PROVIDED INFORMATION Block Start
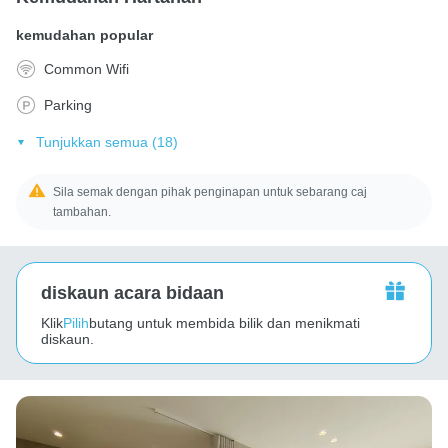
kemudahan popular
Common Wifi
Parking
Tunjukkan semua (18)
Sila semak dengan pihak penginapan untuk sebarang caj
tambahan.
diskaun acara bidaan
Klik
Pilih
butang untuk membida bilik dan menikmati
diskaun.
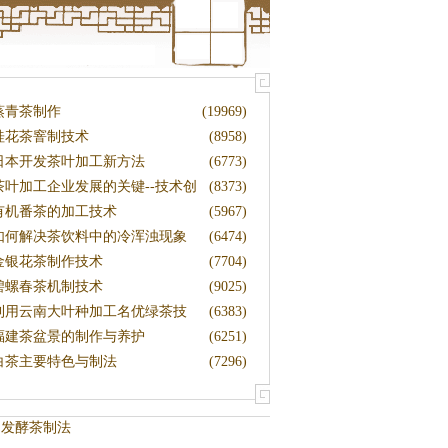
蒸青茶制作
(19969)
桂花茶窨制技术
(8958)
日本开发茶叶加工新方法
(6773)
茶叶加工企业发展的关键--技术创
(8373)
新
有机番茶的加工技术
(5967)
如何解决茶饮料中的冷浑浊现象
(6474)
金银花茶制作技术
(7704)
碧螺春茶机制技术
(9025)
利用云南大叶种加工名优绿茶技
(6383)
术
福建茶盆景的制作与养护
(6251)
白茶主要特色与制法
(7296)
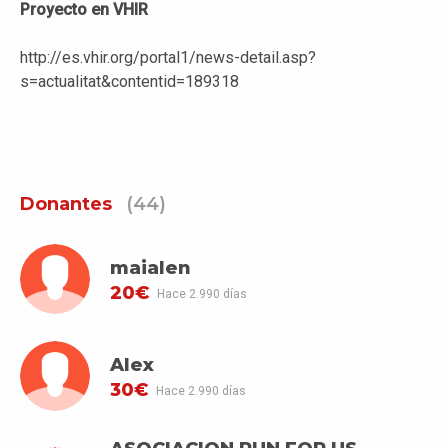
Proyecto en VHIR
http://es.vhir.org/portal1/news-detail.asp?
s=actualitat&contentid=189318
Donantes
(44)
maialen
20€
Hace 2.990 días
Alex
30€
Hace 2.990 días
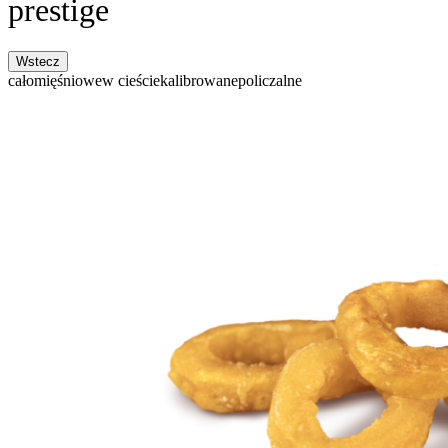
prestige
Wstecz
całomięśniowe
w cieście
kalibrowane
policzalne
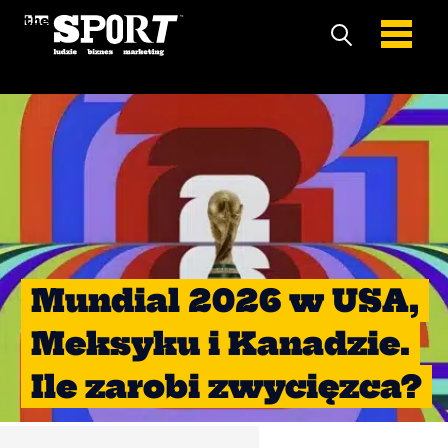
Mundial 2026 w USA,
Meksyku i Kanadzie.
Ile zarobi zwycięzca?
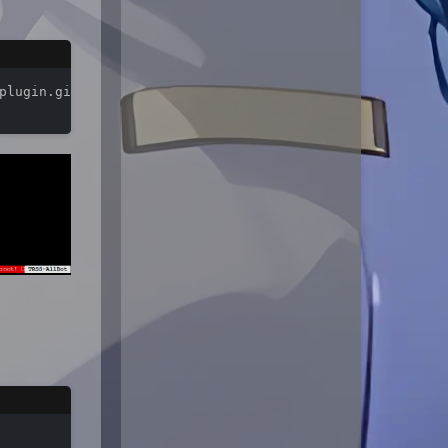
plugin.git ./plugins/
ws
-plugin/
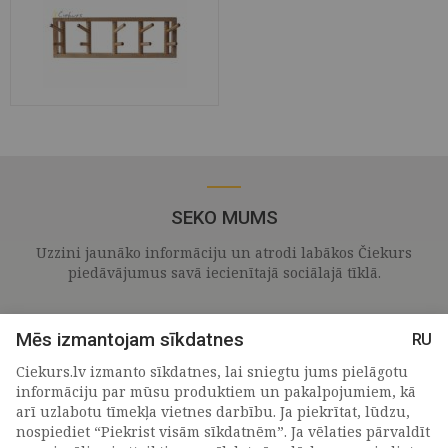
SEKO MUMS
Uzzini jaunāko informāciju un atrodi labākos Čiekurs
piedāvājumus savā iecienītajā sociālajā tīklā.
Mēs izmantojam sīkdatnes
RU
Ciekurs.lv izmanto sīkdatnes, lai sniegtu jums pielāgotu
informāciju par mūsu produktiem un pakalpojumiem, kā
arī uzlabotu tīmekļa vietnes darbību. Ja piekrītat, lūdzu,
nospiediet “Piekrist visām sīkdatnēm”. Ja vēlaties pārvaldīt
PROVIDED INFORMATION Block End
WORK REQUEST - Write out every line of text in the material above as a numbered list, skipping any blank lines. Leave the picture markers out of the answer.

ANSWER SPACE -
1. kemudahan popular
2. Common Wifi
3. Parking
4. Tunjukkan semua (18)
5. Sila semak dengan pihak penginapan untuk sebarang caj
6. tambahan.
7. diskaun acara bidaan
8. Klik
9. Pilih
10. butang untuk membida bilik dan menikmati
11. diskaun.
12. 蒸青茶制作
13. (19969)
14. 桂花茶窨制技术
15. (8958)
16. 日本开发茶叶加工新方法
17. (6773)
18. 茶叶加工企业发展的关键--技术创
19. (8373)
20. 新
21. 有机番茶的加工技术
22. (5967)
23. 如何解决茶饮料中的冷浑浊现象
24. (6474)
25. 金银花茶制作技术
26. (7704)
27. 碧螺春茶机制技术
28. (9025)
29. 利用云南大叶种加工名优绿茶技
30. (6383)
31. 术
32. 福建茶盆景的制作与养护
33. (6251)
34. 白茶主要特色与制法
35. (7296)
36. Proyecto en VHIR
37. http://es.vhir.org/portal1/news-detail.asp?
38. s=actualitat&contentid=189318
39. Donantes
40. (44)
41. maialen
42. 20€
43. Hace 2.990 días
44. Alex
45. 30€
46. Hace 2.990 días
47. prestige
48. Wstecz
49. całomięśniowe
50. w cieście
51. kalibrowane
52. policzalne
53. Mundial 2026 w USA,
54. Meksyku i Kanadzie.
55. Ile zarobi zwycięzca?
56. plugin.git ./plugins/
57. ws
58. -plugin/
59. SEKO MUMS
60. Uzzini jaunāko informāciju un atrodi labākos Čiekurs
61. piedāvājumus savā iecienītajā sociālajā tīklā.
62. Mēs izmantojam sīkdatnes
63. RU
64. Ciekurs.lv izmanto sīkdatnes, lai sniegtu jums pielāgotu
65. informāciju par mūsu produktiem un pakalpojumiem, kā
66. arī uzlabotu tīmekļa vietnes darbību. Ja piekrītat, lūdzu,
67. nospiediet “Piekrist visām sīkdatnēm”. Ja vēlaties pārvaldīt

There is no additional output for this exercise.